As correctly pointed out by appellant, the above offer to condone interest due was made in consideration of an early settlement of the principal obligation; that is, the offer was subject to the condition that defendants-appellees either liquidate the account not later than March 31, 1953, or to pay the same in installments over a period of two or three years at 6% per annum interest. The fact that the obligation in question has remained unpaid up to this time shows that the offer to waive interests was not at all accepted by the debtors, or, having been initially accepted, did not become effective for failure of the debtors to comply with the condition of payment in consideration for which the offer was made.

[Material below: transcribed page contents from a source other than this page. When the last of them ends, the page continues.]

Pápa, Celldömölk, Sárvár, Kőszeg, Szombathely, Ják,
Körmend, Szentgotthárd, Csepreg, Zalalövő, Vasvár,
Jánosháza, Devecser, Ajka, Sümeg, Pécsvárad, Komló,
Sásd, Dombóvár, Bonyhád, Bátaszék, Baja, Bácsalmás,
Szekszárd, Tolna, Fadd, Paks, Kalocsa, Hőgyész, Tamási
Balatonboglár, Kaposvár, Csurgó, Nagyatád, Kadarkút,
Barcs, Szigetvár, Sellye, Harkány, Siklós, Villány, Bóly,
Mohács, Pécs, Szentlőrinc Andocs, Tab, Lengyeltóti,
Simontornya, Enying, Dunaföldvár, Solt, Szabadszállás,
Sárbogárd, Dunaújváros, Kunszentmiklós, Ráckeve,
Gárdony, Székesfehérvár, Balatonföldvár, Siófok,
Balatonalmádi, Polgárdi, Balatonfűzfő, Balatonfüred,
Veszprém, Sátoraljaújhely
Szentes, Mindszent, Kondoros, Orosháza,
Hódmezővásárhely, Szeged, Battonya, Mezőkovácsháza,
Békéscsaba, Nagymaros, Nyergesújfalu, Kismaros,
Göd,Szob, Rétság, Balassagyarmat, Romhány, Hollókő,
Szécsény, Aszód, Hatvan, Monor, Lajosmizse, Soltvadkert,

In either case, the offer to waive interests did not become binding upon appellant, and the latter has the perfect right to enforce the obligation in its original tenor, namely, with 8% annual interest compounded quarterly until paid.

As for the effect of the Moratorium Law on the right of appellant to collect interests that had accrued on the obligation in question during the effectivity of said law, again appellant is correct in arguing that under our doctrine in De Guzman vs. Fernando, 90 Phil., 251, said law did not have the effect of condoning these interests. In said case, we ruled:

Interpreting the effect of moratorium law on a monetary obligation, this Court in a recent case said:

The law on debt moratorium does not condone debts or the payment of obligations. It merely suspends collection and payment. The right to such suspension may be invoked by the debtor; but he may also waive or renounce it. (Araneta vs. Marta Ciu Vda. de Samson, 85 Phil., 47 Off., Gaz., 2849.

It therefore, appears that the moratorium law has merely the effect of suspending the collection or payment of the obligation. It does not condone the debt. Inasmuch as the interest is but an accessory to the obligation, the same must be deemed affected in the same manner. The accessory follows the principal. The moratorium order is couched in clear terms. It say that the enforcement of the payment of a debt or other monetary obligation "is temporarily suspended pending action by the Commonwealth Government." When the law is clear there is no room for interpretation.

If appellees had wanted to avoid liability for all the interest that had fallen due on their debt to appellant during the time that the Moratorium Law was in effect, they could have renounced the benefits of said law and pay the obligation, or, in the very least, paid the interests as they accrued. Not having done either, they are legally bound to pay not only the principal obligation but all interests that had fallen due thereon pursuant to the terms of their contract with appellant.

As neither the letter Exhibit "10" nor the debt moratorium law operated to excuse or exempt appellees from their contractual obligation to pay appellant all the interests that had accrued on the obligation in question, appellees should abide by their obligation voluntarily assumed to pay said interests.

Considering, however, that no bad faith is imputed to the debtors; that payment could not be made during the war years, even if the debtor had so desired, because the creditor was a British company and an enemy vis a vis the belligerent occupant of the Islands at the time; that the creditor was indirectly benefited by the debtor's inaction, thereby avoiding payment in military scrip; and that both under Article 1172 of the new Civil Code and Article 1103 of the old Code, the Courts have power to regulate or moderate the liability arising from negligence of a debtor, we think it equitable to reduce the interest by eliminating that which accrued during the war years, as well as to limit the attorneys' fees to 10% of the total amount of the judgment, this case presenting no unusual difficulty.

Wherefore, the judgment appealed from is modified in the sense that in addition to the P9,500.49 already awarded, appellees are ordered to pay the stipulated rate at 8% interest per annum on said amount of P9,500.49, from and after August 6, 1945 until full payment, plus 10% of the total judgment as attorneys' fees. Costs against defendants-appellees.

Paras, C.J., Bengzon, Padilla, Montemayor, Bautista Angelo, Labrador, Concepcion, Endencia, Barrera and Gutierrez David, JJ., concur.